START EXTRACTED INFORMATION

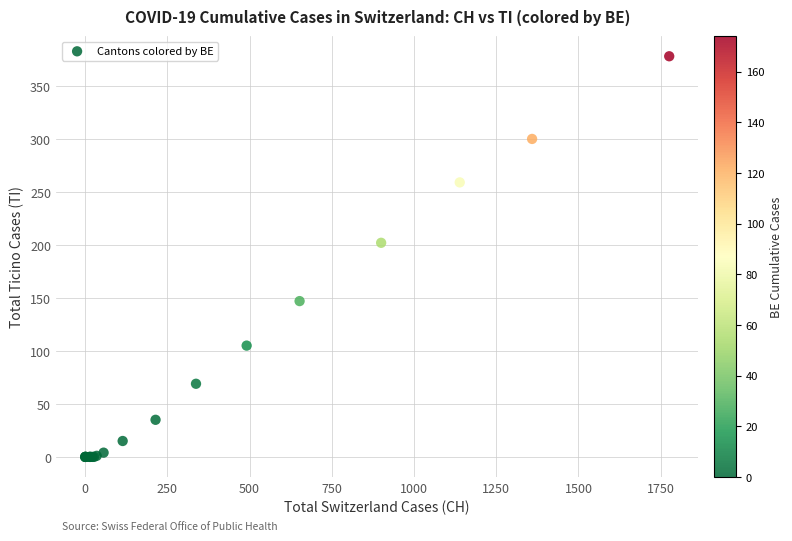

What Y value in the scatter plot is closest to 189?

202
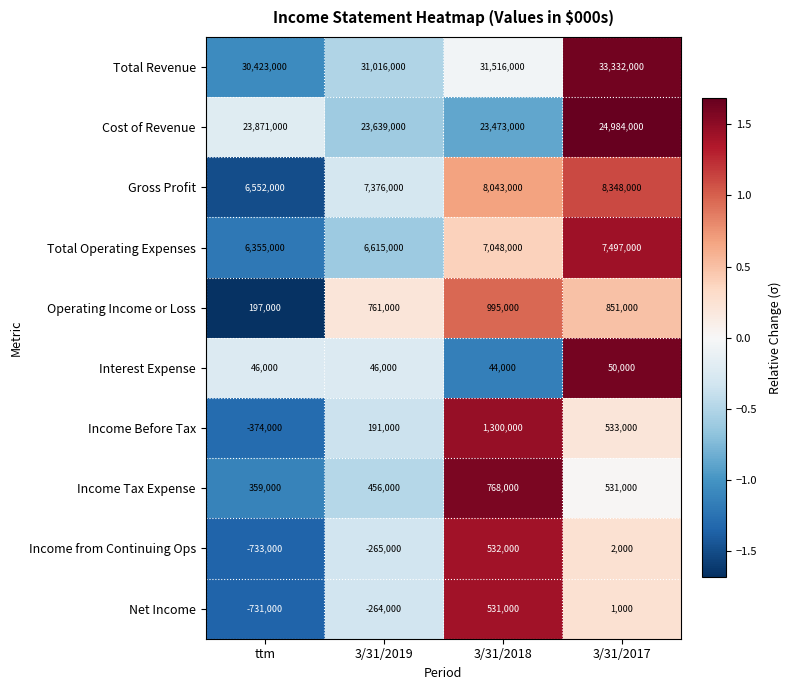

What is the difference between the maximum and second lowest values in the Net Income series?

795000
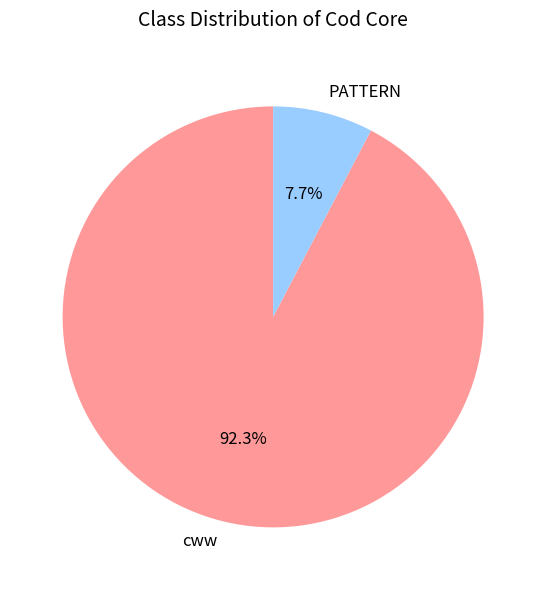

To the nearest percent, what is the average slice percentage?

50%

END EXTRACTED INFORMATION

WORK REQUEST: Copy the items above word for word, omitting the pictures.

EXERCISE RESPONSE:
What Y value in the scatter plot is closest to 189?

202

What is the difference between the maximum and second lowest values in the Net Income series?

795000

To the nearest percent, what is the average slice percentage?

50%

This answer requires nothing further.